[Opening SUPPLIED DATA section]

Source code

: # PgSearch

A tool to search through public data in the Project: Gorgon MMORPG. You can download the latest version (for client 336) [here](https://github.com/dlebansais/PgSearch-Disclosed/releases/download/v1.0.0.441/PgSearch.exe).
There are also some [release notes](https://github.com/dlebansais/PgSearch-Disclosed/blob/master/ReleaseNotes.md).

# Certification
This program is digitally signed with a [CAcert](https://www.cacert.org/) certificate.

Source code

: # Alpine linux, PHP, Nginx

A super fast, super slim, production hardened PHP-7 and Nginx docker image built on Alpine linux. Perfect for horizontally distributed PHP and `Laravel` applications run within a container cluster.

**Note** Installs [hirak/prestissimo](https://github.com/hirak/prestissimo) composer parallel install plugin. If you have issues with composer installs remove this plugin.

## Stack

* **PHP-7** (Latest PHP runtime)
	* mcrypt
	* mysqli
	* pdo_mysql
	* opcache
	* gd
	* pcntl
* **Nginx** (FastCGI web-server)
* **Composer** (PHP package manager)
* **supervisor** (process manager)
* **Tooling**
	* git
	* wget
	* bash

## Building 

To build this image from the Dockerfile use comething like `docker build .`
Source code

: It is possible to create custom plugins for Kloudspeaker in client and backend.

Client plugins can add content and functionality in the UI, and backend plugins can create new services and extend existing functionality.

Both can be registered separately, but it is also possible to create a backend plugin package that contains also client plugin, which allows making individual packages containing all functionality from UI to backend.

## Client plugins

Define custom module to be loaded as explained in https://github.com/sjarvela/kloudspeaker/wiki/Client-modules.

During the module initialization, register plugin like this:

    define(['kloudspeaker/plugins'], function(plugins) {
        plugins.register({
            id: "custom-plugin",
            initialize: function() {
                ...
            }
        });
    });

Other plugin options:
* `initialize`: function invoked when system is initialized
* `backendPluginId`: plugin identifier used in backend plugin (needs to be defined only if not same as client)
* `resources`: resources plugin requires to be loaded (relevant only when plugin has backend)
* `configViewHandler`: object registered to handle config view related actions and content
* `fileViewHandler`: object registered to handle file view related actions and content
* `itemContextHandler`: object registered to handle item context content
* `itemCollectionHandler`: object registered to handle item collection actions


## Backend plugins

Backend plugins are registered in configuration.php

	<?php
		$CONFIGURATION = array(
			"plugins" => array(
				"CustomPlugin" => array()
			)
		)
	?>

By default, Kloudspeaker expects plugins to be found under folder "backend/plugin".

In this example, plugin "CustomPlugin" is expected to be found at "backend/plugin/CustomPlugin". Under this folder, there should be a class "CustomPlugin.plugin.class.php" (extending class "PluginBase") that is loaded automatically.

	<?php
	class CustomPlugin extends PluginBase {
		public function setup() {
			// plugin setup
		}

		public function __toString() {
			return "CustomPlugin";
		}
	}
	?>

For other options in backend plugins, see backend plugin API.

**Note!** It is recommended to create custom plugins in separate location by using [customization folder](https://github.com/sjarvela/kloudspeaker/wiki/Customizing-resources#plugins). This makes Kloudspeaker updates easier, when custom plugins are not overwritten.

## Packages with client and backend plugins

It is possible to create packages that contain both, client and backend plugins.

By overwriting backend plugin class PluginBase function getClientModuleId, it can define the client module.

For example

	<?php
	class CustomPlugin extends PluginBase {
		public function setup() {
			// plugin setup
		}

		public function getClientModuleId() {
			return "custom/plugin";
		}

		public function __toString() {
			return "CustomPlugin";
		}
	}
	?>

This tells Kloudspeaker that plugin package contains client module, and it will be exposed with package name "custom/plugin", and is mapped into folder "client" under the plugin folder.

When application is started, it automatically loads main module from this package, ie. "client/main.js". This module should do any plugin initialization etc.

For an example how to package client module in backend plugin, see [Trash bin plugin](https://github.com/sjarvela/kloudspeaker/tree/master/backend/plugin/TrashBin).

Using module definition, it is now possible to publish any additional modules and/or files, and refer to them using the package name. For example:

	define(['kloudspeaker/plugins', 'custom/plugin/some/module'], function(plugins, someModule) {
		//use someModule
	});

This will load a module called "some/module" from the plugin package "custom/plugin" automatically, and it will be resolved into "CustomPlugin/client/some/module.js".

[Closing SUPPLIED DATA section]

TASK OBJECTIVE: Your task is to copy every entry above, exactly as written.

THE COMPLETED TASK:
Source code

: # PgSearch

A tool to search through public data in the Project: Gorgon MMORPG. You can download the latest version (for client 336) [here](https://github.com/dlebansais/PgSearch-Disclosed/releases/download/v1.0.0.441/PgSearch.exe).
There are also some [release notes](https://github.com/dlebansais/PgSearch-Disclosed/blob/master/ReleaseNotes.md).

# Certification
This program is digitally signed with a [CAcert](https://www.cacert.org/) certificate.

Source code

: # Alpine linux, PHP, Nginx

A super fast, super slim, production hardened PHP-7 and Nginx docker image built on Alpine linux. Perfect for horizontally distributed PHP and `Laravel` applications run within a container cluster.

**Note** Installs [hirak/prestissimo](https://github.com/hirak/prestissimo) composer parallel install plugin. If you have issues with composer installs remove this plugin.

## Stack

* **PHP-7** (Latest PHP runtime)
	* mcrypt
	* mysqli
	* pdo_mysql
	* opcache
	* gd
	* pcntl
* **Nginx** (FastCGI web-server)
* **Composer** (PHP package manager)
* **supervisor** (process manager)
* **Tooling**
	* git
	* wget
	* bash

## Building 

To build this image from the Dockerfile use comething like `docker build .`
Source code

: It is possible to create custom plugins for Kloudspeaker in client and backend.

Client plugins can add content and functionality in the UI, and backend plugins can create new services and extend existing functionality.

Both can be registered separately, but it is also possible to create a backend plugin package that contains also client plugin, which allows making individual packages containing all functionality from UI to backend.

## Client plugins

Define custom module to be loaded as explained in https://github.com/sjarvela/kloudspeaker/wiki/Client-modules.

During the module initialization, register plugin like this:

    define(['kloudspeaker/plugins'], function(plugins) {
        plugins.register({
            id: "custom-plugin",
            initialize: function() {
                ...
            }
        });
    });

Other plugin options:
* `initialize`: function invoked when system is initialized
* `backendPluginId`: plugin identifier used in backend plugin (needs to be defined only if not same as client)
* `resources`: resources plugin requires to be loaded (relevant only when plugin has backend)
* `configViewHandler`: object registered to handle config view related actions and content
* `fileViewHandler`: object registered to handle file view related actions and content
* `itemContextHandler`: object registered to handle item context content
* `itemCollectionHandler`: object registered to handle item collection actions


## Backend plugins

Backend plugins are registered in configuration.php

	<?php
		$CONFIGURATION = array(
			"plugins" => array(
				"CustomPlugin" => array()
			)
		)
	?>

By default, Kloudspeaker expects plugins to be found under folder "backend/plugin".

In this example, plugin "CustomPlugin" is expected to be found at "backend/plugin/CustomPlugin". Under this folder, there should be a class "CustomPlugin.plugin.class.php" (extending class "PluginBase") that is loaded automatically.

	<?php
	class CustomPlugin extends PluginBase {
		public function setup() {
			// plugin setup
		}

		public function __toString() {
			return "CustomPlugin";
		}
	}
	?>

For other options in backend plugins, see backend plugin API.

**Note!** It is recommended to create custom plugins in separate location by using [customization folder](https://github.com/sjarvela/kloudspeaker/wiki/Customizing-resources#plugins). This makes Kloudspeaker updates easier, when custom plugins are not overwritten.

## Packages with client and backend plugins

It is possible to create packages that contain both, client and backend plugins.

By overwriting backend plugin class PluginBase function getClientModuleId, it can define the client module.

For example

	<?php
	class CustomPlugin extends PluginBase {
		public function setup() {
			// plugin setup
		}

		public function getClientModuleId() {
			return "custom/plugin";
		}

		public function __toString() {
			return "CustomPlugin";
		}
	}
	?>

This tells Kloudspeaker that plugin package contains client module, and it will be exposed with package name "custom/plugin", and is mapped into folder "client" under the plugin folder.

When application is started, it automatically loads main module from this package, ie. "client/main.js". This module should do any plugin initialization etc.

For an example how to package client module in backend plugin, see [Trash bin plugin](https://github.com/sjarvela/kloudspeaker/tree/master/backend/plugin/TrashBin).

Using module definition, it is now possible to publish any additional modules and/or files, and refer to them using the package name. For example:

	define(['kloudspeaker/plugins', 'custom/plugin/some/module'], function(plugins, someModule) {
		//use someModule
	});

This will load a module called "some/module" from the plugin package "custom/plugin" automatically, and it will be resolved into "CustomPlugin/client/some/module.js".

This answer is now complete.